The subprime mortgage crisis may be on its last phase but the number of bank foreclosure homes will continue to rise. This is the somewhat bleak prognosis from industry experts who claimed that the rising unemployment rate is forcing many homeowners to miss mortgage payments and hindering efforts of the federal government to alleviate the foreclosure problem.
Unemployment is said to be fueling last month’s increase in the number of bank foreclosure homes. According to data, foreclosure activity rose by 5 percent across the country in June. In St. Louis, Missouri, the number of bank foreclosures homes for sale declined by 7 percent last month but was higher by 15 percent compared with the same period last year.
The June figures are still one of the all-time highs recorded in the area. Beyond Housing President Chris Krehmeyer said that the foreclosure numbers dropped slightly but still remain at the crisis proportions.
Housing counselors in St. Louis noted that the number of people struggling with high adjustable mortgage interest rate seems to be dwindling. But they are being replaced by people who just cannot make their mortgage payments because they lost their jobs or their working hours were reduced.

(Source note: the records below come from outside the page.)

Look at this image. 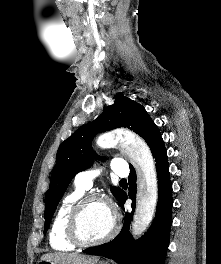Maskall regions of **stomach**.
Segmentation results:
<instances>
[{
  "label": "stomach",
  "mask_w": 221,
  "mask_h": 264,
  "mask_svg": "<svg viewBox=\"0 0 221 264\" xmlns=\"http://www.w3.org/2000/svg\"><path fill=\"white\" fill-rule=\"evenodd\" d=\"M39 264H56V263H54L53 261H48V260H40V261H39ZM99 264H108V263H106V262H101V263H99Z\"/></svg>",
  "instance_id": "0dacf381"
}]
</instances>
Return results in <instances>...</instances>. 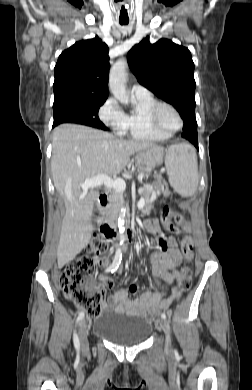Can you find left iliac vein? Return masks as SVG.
Instances as JSON below:
<instances>
[{
    "label": "left iliac vein",
    "instance_id": "4c4485c4",
    "mask_svg": "<svg viewBox=\"0 0 252 390\" xmlns=\"http://www.w3.org/2000/svg\"><path fill=\"white\" fill-rule=\"evenodd\" d=\"M159 326L164 331L165 336H166L165 347H166V349H170V347H171V337H170V325H169V322L166 319H160L159 320Z\"/></svg>",
    "mask_w": 252,
    "mask_h": 390
}]
</instances>
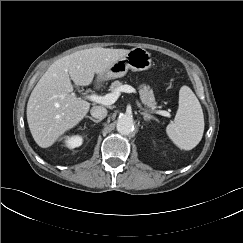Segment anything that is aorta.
Masks as SVG:
<instances>
[{
    "label": "aorta",
    "instance_id": "1",
    "mask_svg": "<svg viewBox=\"0 0 243 243\" xmlns=\"http://www.w3.org/2000/svg\"><path fill=\"white\" fill-rule=\"evenodd\" d=\"M116 128L117 131L123 135H128L129 133H131L134 129V121L132 116L121 115L118 118Z\"/></svg>",
    "mask_w": 243,
    "mask_h": 243
}]
</instances>
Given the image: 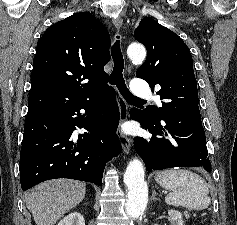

According to market data, the default rate for prime mortgages is increasing. Last year, one out of 125 prime borrowers in St. Louis was delinquent for at least 90 days. In May, the figures were one in every 90.
Meanwhile, the federal government has allocated billions into programs to encourage banking institutions to refinance loans for affordable interest rates to help distressed homeowners. According to area housing counselors, the programs are having an effect as more banks are offering loan modifications.
But here lies the problem. Area counselors said that the new payment plan will work only if the troubled homeowner has money to pay. Catholic Charities Housing Resource Center director Karen Wallensak said that a loan modification will not succeed if the homeowner has no means or source of income.
Representative Barney Frank has proposed an estimated $2 billion grant for short term loan programs to help jobless homeowners save their properties from becoming bank foreclosure homes.